The third approach is probably the most difficult yet most sustainable one to address problems related to the impoverishment of fisherfolk. The government must look towards reducing wild-catching of fish to be replaced with fish farming. As much as we want to enrich fisherfolk, the romance of them living as they have for years is something we need to avoid. Wild fish need to be protected as much as they can be to ensure the balance of the ecosystem in these habitats is maintained.
Pemuda PSM would like to suggest the government to absorb as many fisherfolk as possible into a public-owned initiative to create as many fish farms as possible throughout Malaysia to maintain fish supplies whilst reducing wild-caught fish. Of course, care must be taken to ensure the siting of these farms, feedstock used and fish density are all carefully controlled to avoid issues such as environmental degradation, rampant marine illnesses and increased water pollution. With a significant number of fisherfolk turned into fish farmers, they themselves can benefit by rearing a steady amount of fish to be sold to the market. The remaining wild-catching fisherfolk also benefit with fish stocks partially recovering due to a lower number of total fisherfolk in wild areas.
The above are practical approaches that the government can consider implementing immediately that can achieve a good level of success. However, this is in due consideration of the government not being socialist or even left-leaning. As with agriculture, the fruits of labour done by the marhaen (fisherfolk and farmers alike) are stolen away from them through politically well-connected middle-men. A true solution to the problem of fisherfolk and farmer impoverishment would see the eradication of these middle-men and the maximum profits produced from labour returned to the fisherfolk or farmer in question, with the ones expending the labour deciding where the money goes, democratically.

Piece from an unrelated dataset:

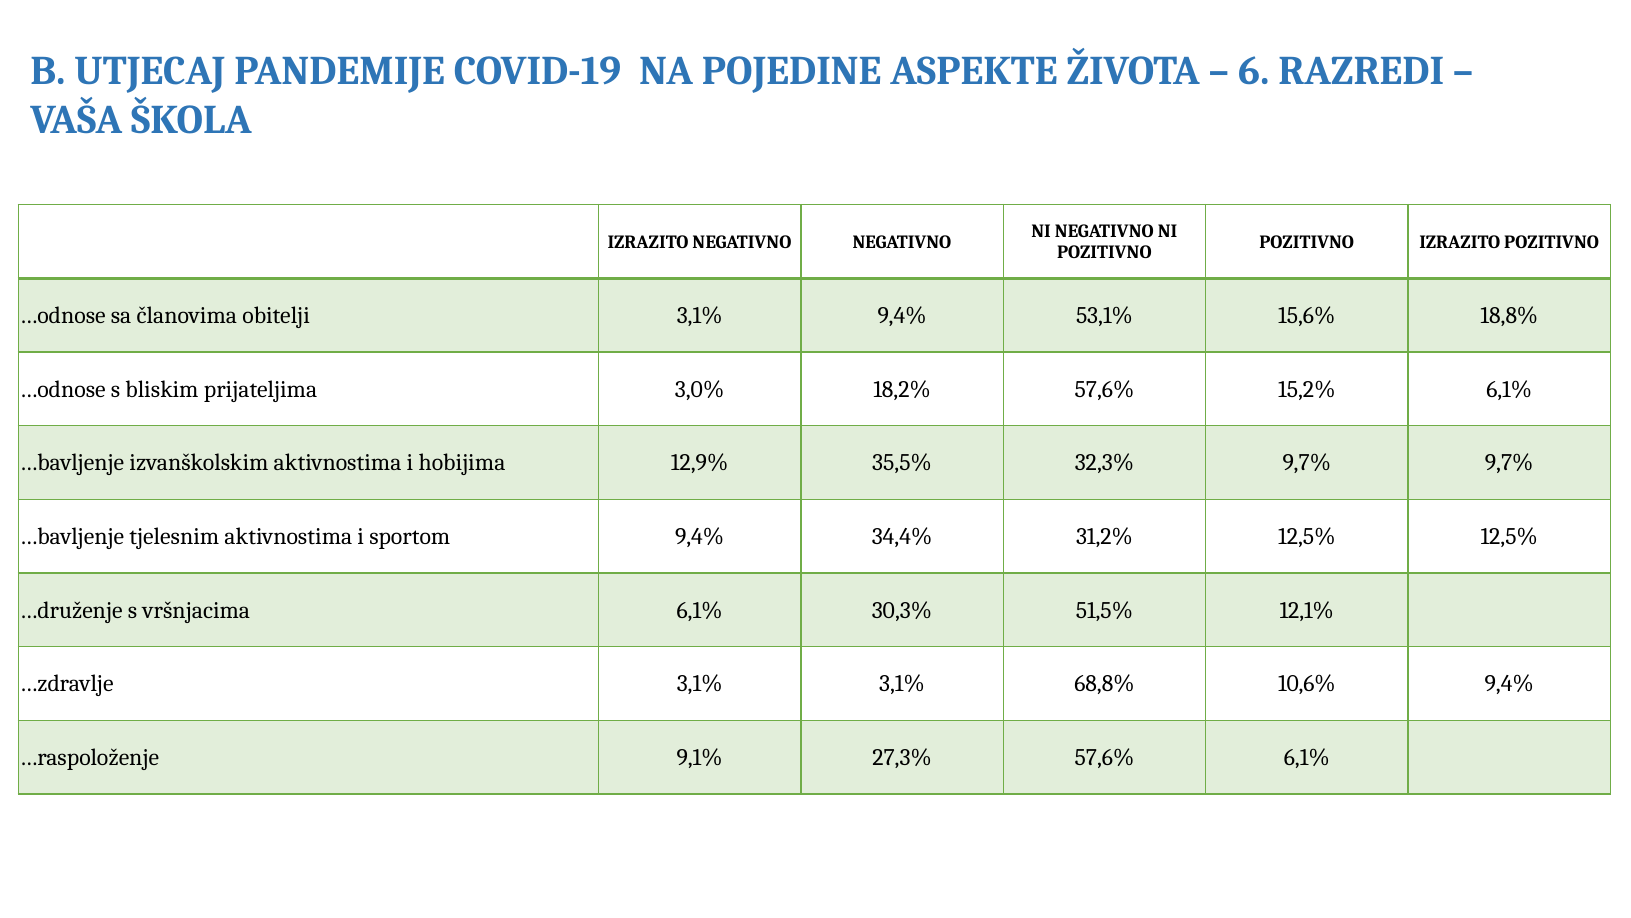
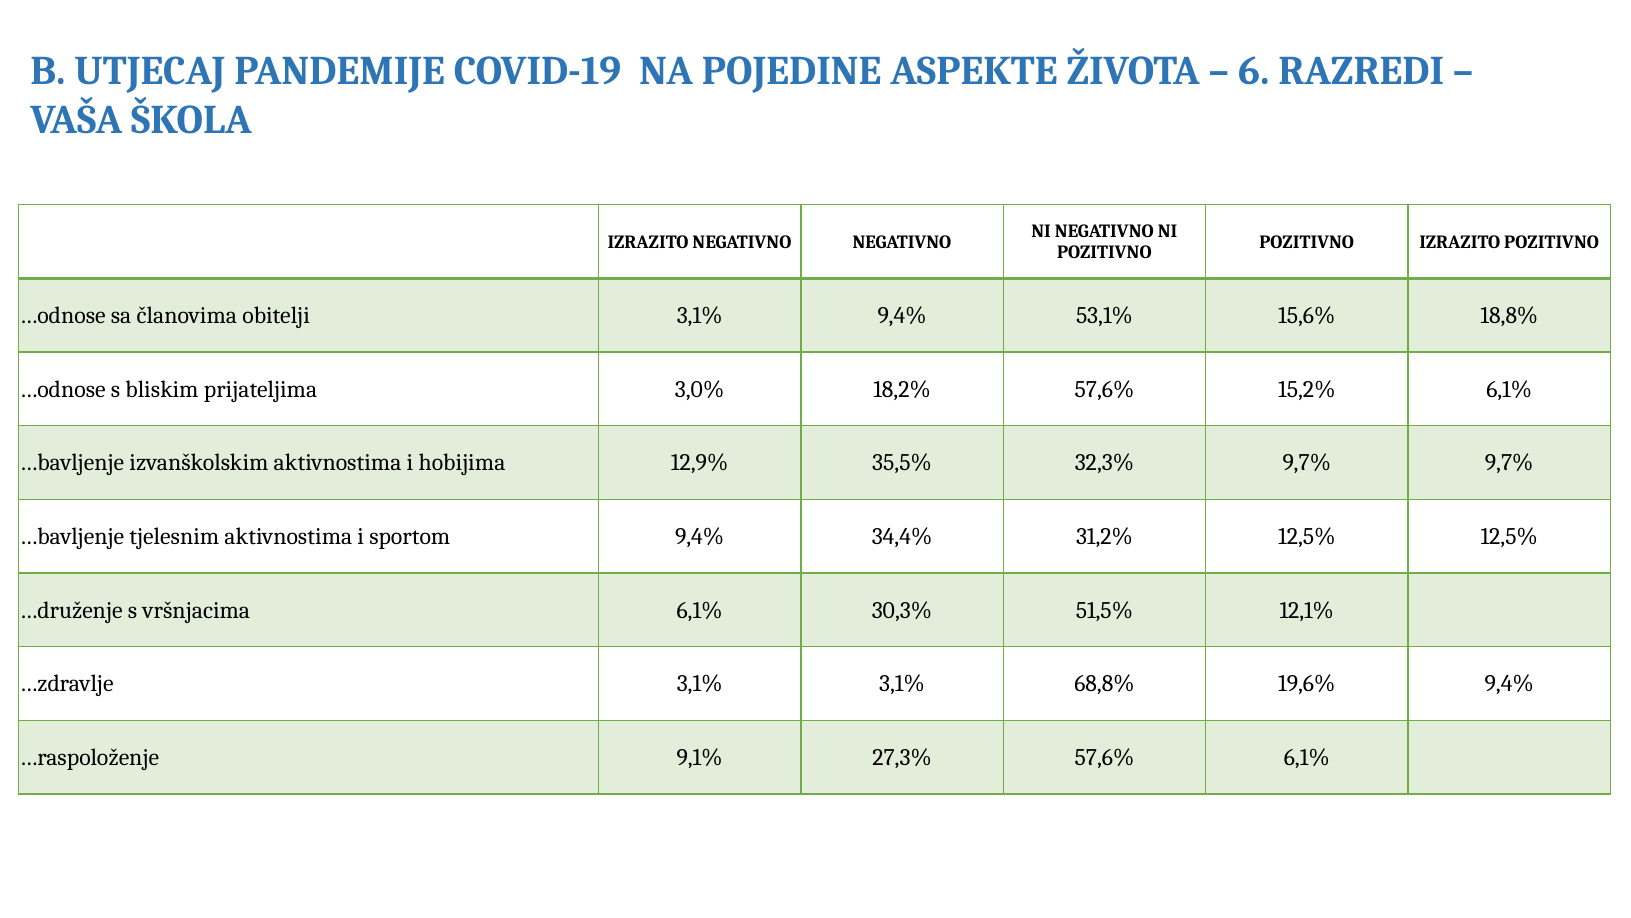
10,6%: 10,6% -> 19,6%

We in Pemuda PSM do not believe in any illusion that paints the current or any previous administration as ready to engage in something so radical. In the end, it will be only the likes of us and the marhaen constantly knocking on the doors of power that will never open. In the future, when the democratic socialist revolution come into fruition, one of our main goals would be the elimination of the theft of surplus capital by those who do not expend any labour. Until then, the above shall suffice to eliminate the immediate suffering of our fisherfolk.